CAPITOL HILL - The White House's announcement that U.S. troops are withdrawing from Syria caught U.S. lawmakers by surprise and angered some of President Donald Trump's top allies on Capitol Hill.
"I can't tell you that it is the right time [to withdraw from Syria], because I didn't know this was going to happen," Senate Armed Services Committee Chairman James Inhofe, an Oklahoma Republican, told VOA. "I was not consulted, and I think I should have been consulted."
"It blindsided me," South Carolina Republican Lindsey Graham said. "I'm meeting today with the secretary of defense [Jim Mattis]. I don't know what they've done, but this is chaos."
In a tweet early Wednesday, Trump referenced the fight against the Islamic State terror group, saying, "We have defeated ISIS in Syria, my only reason for being there during the Trump presidency."
Lawmakers questioned the White House decision.
"Did the president do this with the advice of military leadership, against the advice of military leadership?" Virginia Democrat Tim Kaine said. "Does the military leadership now say that ISIS is such a non-threat that we don't need to worry about it, or somebody else is going to take care of it? Turkey? We don't know the answers to those questions."
Republican Senator Rand Paul, a member of the chamber's Committee on Foreign Relations, was one of the few lawmakers to praise the move.
I am happy to see a President who can declare victory and bring our troops out of a war.

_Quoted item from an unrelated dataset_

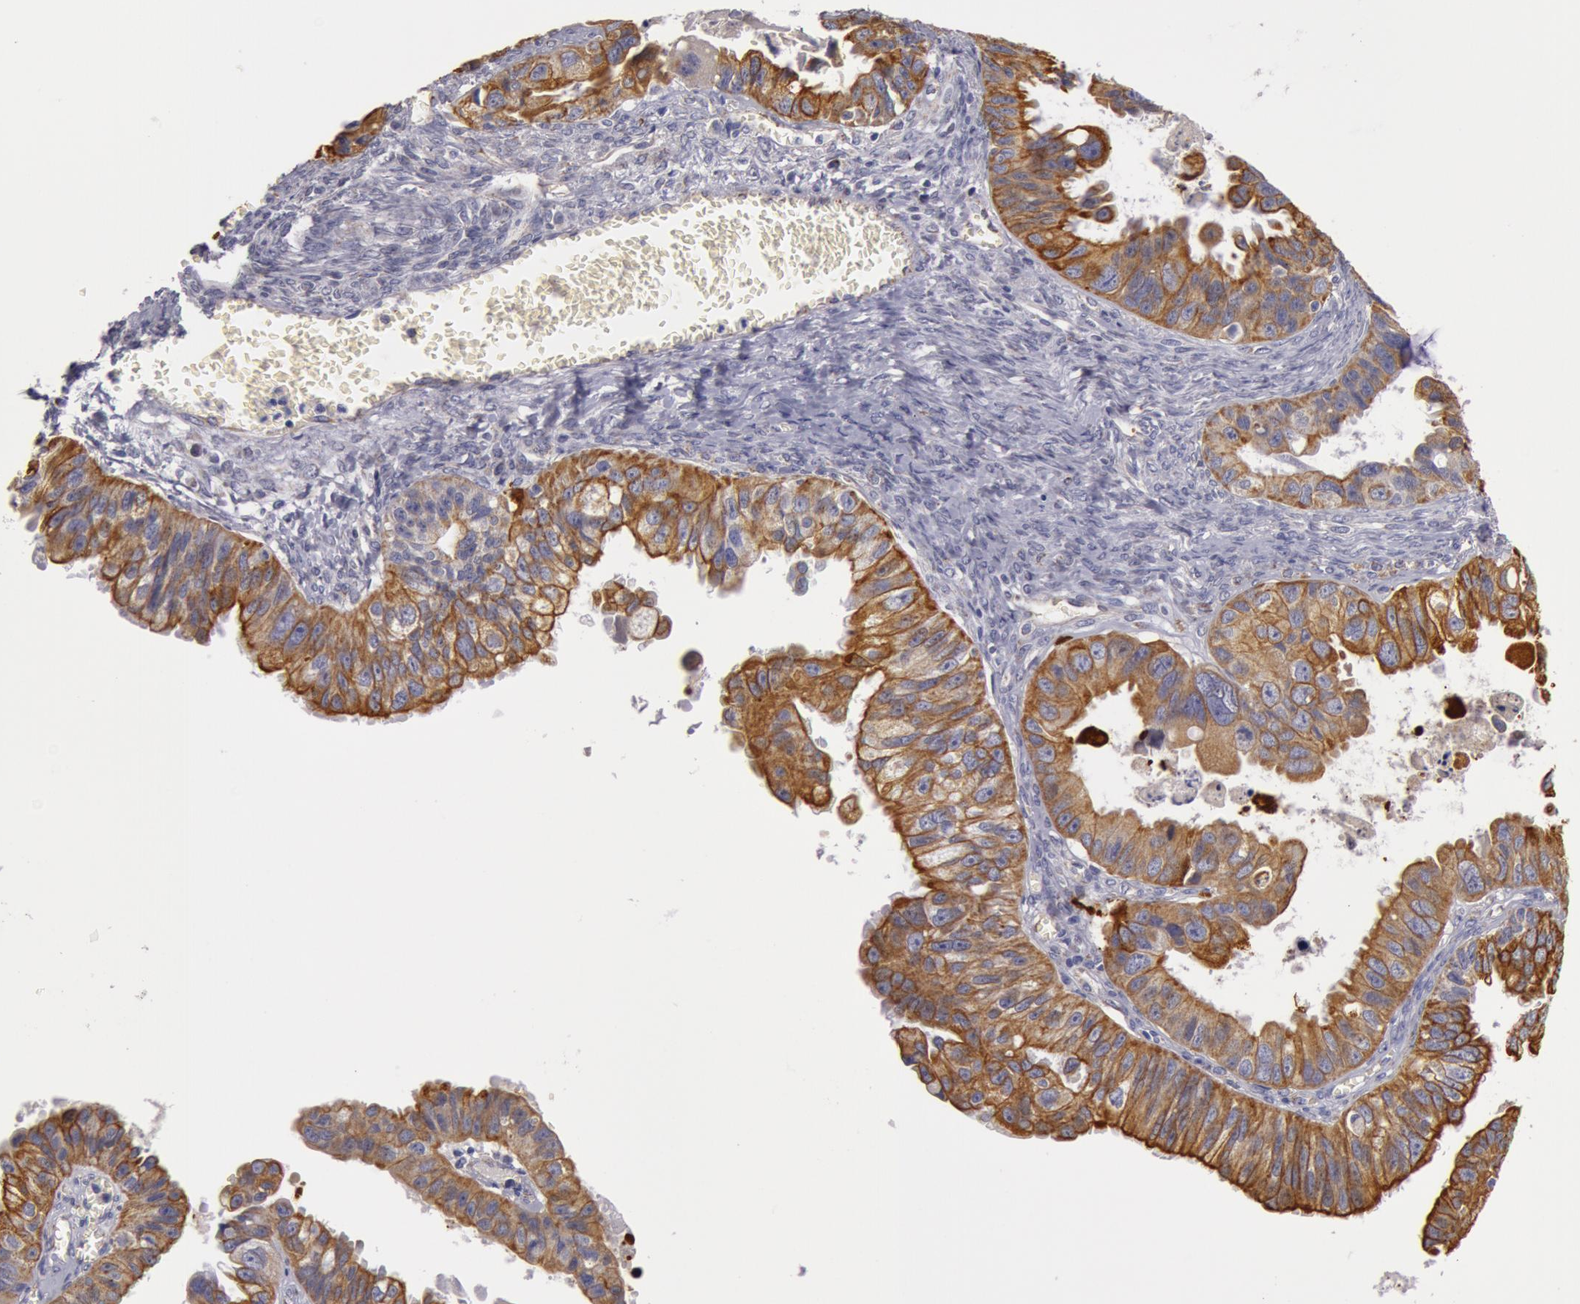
{"staining": {"intensity": "strong", "quantity": ">75%", "location": "cytoplasmic/membranous"}, "tissue": "ovarian cancer", "cell_type": "Tumor cells", "image_type": "cancer", "snomed": [{"axis": "morphology", "description": "Carcinoma, endometroid"}, {"axis": "topography", "description": "Ovary"}], "caption": "Tumor cells reveal high levels of strong cytoplasmic/membranous expression in about >75% of cells in human endometroid carcinoma (ovarian).", "gene": "KRT18", "patient": {"sex": "female", "age": 85}}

It’s been a long time since that has happened. https://t.co/fEBb8080fK— Senator Rand Paul (@RandPaul) December 19, 2018
But even senators who long have had misgivings about America's military campaign in Syria absent congressional authorization found the president's announcement perplexing.
"There's no question the ISIS, the caliphate, is shrinking, but they still have a presence in Syria," Ben Cardin, a senior Democrat on the Senate Foreign Relations Committee, told VOA. "I'm one who questions our authorization for our troops being there, but clearly this administration and the previous administration have taken the position that we need to have a military presence against ISIS. And my guess is that ISIS still has an influence in Syria.
"Dealing with terrorism, dealing with ISIS, we've made a tremendous investment, and we've got to make sure the job is done," he added.
"You could pull all the ground troops out and still be running missile strikes against the Syrian government, or air campaigns against the Syrian military, and I would find that objectionable without a congressional authorization," Kaine said. "So, I don't know that the removal of 2,000 ground troops means that we are not going to be engaged."
Graham, a fierce advocate of continued U.S. military engagement in Syria, said Trump is making a grave error.
"A lot of people applaud withdrawing troops no matter where they are from. [Former President Barack] Obama got a lot of applause when he withdrew from Iraq, but I have the same feeling about this that I did in Iraq — over time, this is not going to play well," Graham said. "I saw the president's tweet. I could not disagree more. I don't think they [ISIS] is defeated in Syria or Iraq, and I know they're not defeated in Afghanistan. I think this is a serious miscalculation to think that conditions warrant our withdrawal. We're all at risk from the emergence of ISIS."